Easy ain't always best.

It is not impossible to repeal the ACA.

Proof:
  • Congress repealed the individual mandate penalty in 2017 with a simple majority vote (51–48 in the Senate) via budget reconciliation—zero Democrats needed.
  • The same reconciliation process can repeal every budget-related part of the ACA (subsidies, Medicaid expansion funding, taxes, exchanges) with 51 votes in the Senate.
  • As of January 2025, Republicans control the House, Senate, and White House. They can pass a full budgetary repeal with 51 votes and no filibuster.
The bureaucracy is huge, but it is not immortal. Once the money spigot is turned off, the 200,000 pages of regulations, the thousands of CMS/IRS employees, and the entire HealthCare.gov apparatus simply cease to be funded and shrink or vanish within months.
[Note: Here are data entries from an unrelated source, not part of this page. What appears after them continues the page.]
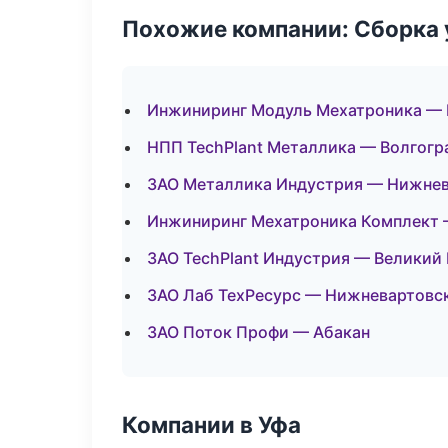
Похожие компании: Сборка 
Инжиниринг Модуль Мехатроника — 
НПП TechPlant Металлика — Волгогр
ЗАО Металлика Индустрия — Нижне
Инжиниринг Мехатроника Комплект
ЗАО TechPlant Индустрия — Великий
ЗАО Лаб ТехРесурс — Нижневартовс
ЗАО Поток Профи — Абакан
Компании в Уфа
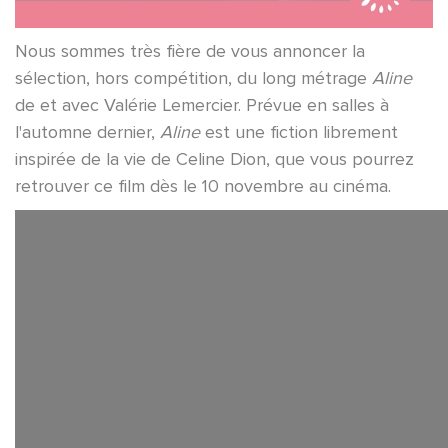
Nous sommes très fière de vous annoncer la
sélection, hors compétition, du long métrage
Aline
de et avec Valérie Lemercier. Prévue en salles à
l'automne dernier,
Aline
est une fiction librement
inspirée de la vie de Celine Dion, que vous pourrez
retrouver ce film dès le 10 novembre au cinéma.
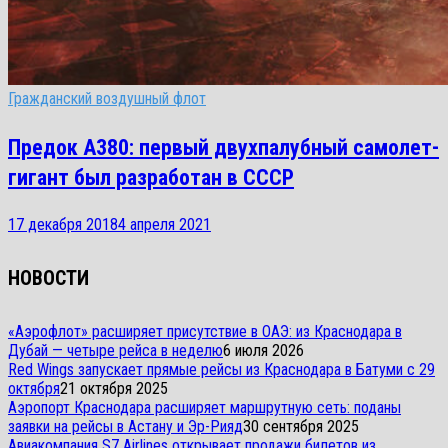
Гражданский воздушный флот
Предок A380: первый двухпалубный самолет-
гигант был разработан в СССР
17 декабря 2018
4 апреля 2021
НОВОСТИ
«Аэрофлот» расширяет присутствие в ОАЭ: из Краснодара в
Дубай — четыре рейса в неделю
6 июля 2026
Red Wings запускает прямые рейсы из Краснодара в Батуми с 29
октября
21 октября 2025
Аэропорт Краснодара расширяет маршрутную сеть: поданы
заявки на рейсы в Астану и Эр-Рияд
30 сентября 2025
Авиакомпания S7 Airlines открывает продажи билетов из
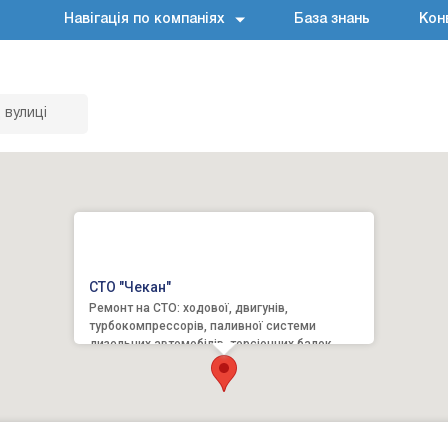
Навігація по компаніях
База знань
Кон
 вулиці
СТО "Чекан"
Ремонт на СТО: ходової, двигунів,
турбокомпрессорів, паливної системи
дизельних автомобілів, торсіонних балок
французьких автомобілів, діагн...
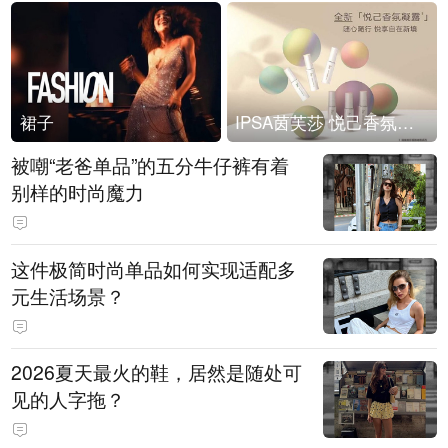
裙子
IPSA茵芙莎 悦己香氛凝露上市
被嘲“老爸单品”的五分牛仔裤有着
别样的时尚魔力
这件极简时尚单品如何实现适配多
元生活场景？
2026夏天最火的鞋，居然是随处可
见的人字拖？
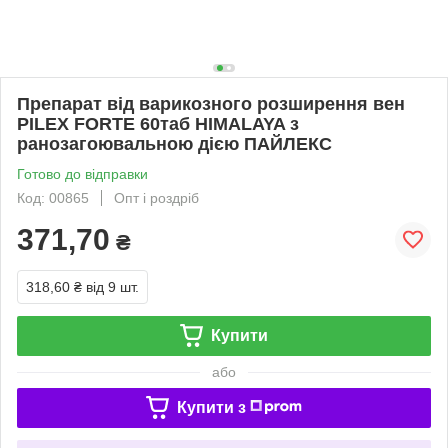
Препарат від варикозного розширення вен
PILEX FORTE 60таб HIMALAYA з
ранозагоювальною дією ПАЙЛЕКС
Готово до відправки
Код: 00865
Опт і роздріб
371,70
₴
318,60 ₴
від 9 шт.
Купити
або
Купити з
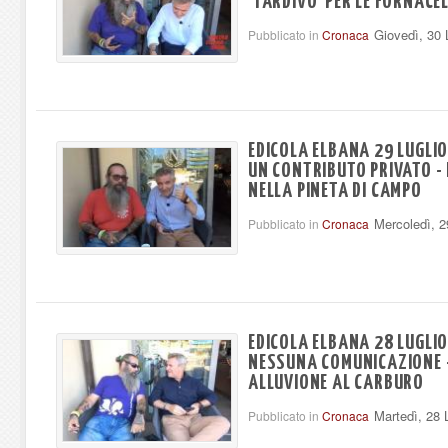
'TARDIVO' PER LE FORNACE
Giovedì, 30 
Pubblicato in
Cronaca
EDICOLA ELBANA 29 LUGLIO
UN CONTRIBUTO PRIVATO - R
NELLA PINETA DI CAMPO
Mercoledì, 2
Pubblicato in
Cronaca
EDICOLA ELBANA 28 LUGLIO
NESSUNA COMUNICAZIONE -
ALLUVIONE AL CARBURO
Martedì, 28 
Pubblicato in
Cronaca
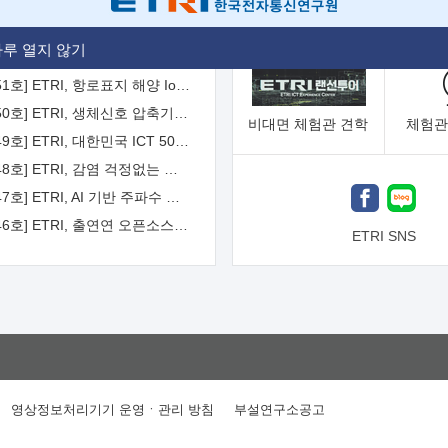
[2026-52호] ETRI, ITU-T 자율주행차 국제표준화 주도한다
루 열지 않기
[2026-51호] ETRI, 항로표지 해양 IoT 무선통신체계 개발 나선다
[2026-50호] ETRI, 생체신호 압축기술 국제표준 채택...의료 AI 시대 연다
비대면
체험관 견학
체험관
[2026-49호] ETRI, 대한민국 ICT 50년 역사를 담은 온라인 50년사 공개
[2026-48호] ETRI, 감염 걱정없는 공중 터치 인터페이스 시대 연다
[2026-47호] ETRI, AI 기반 주파수 예측기술 국제표준 이끌어
[2026-46호] ETRI, 출연연 오픈소스 협의체 '범출연연'으로 확대 운영
ETRI SNS
영상정보처리기기 운영ㆍ관리 방침
부설연구소공고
It has happened before (see the abrupt end of the CLASS Act, CO-OPs, IPAB, etc.). When Congress defunds something, the bureaucracy dies—no matter how big it got.

 
It should be, and it WILL end sooner or later; but at least you recognize that once a government program gets started, it's almost impossible to end it.
So, you roll it over into something that works. I came up with one that would, but the Left would absolutely hate it because it largely runs on individual responsibility rather than government fiat.
 
So, you roll it over into something that works. I came up with one that would, but the Left would absolutely hate it because it largely runs on individual responsibility rather than government fiat.
If it doesn't run on government fiat, that is eliminating ObamaCare, not replacing it. This is a good thing.

Go back to private health insurance.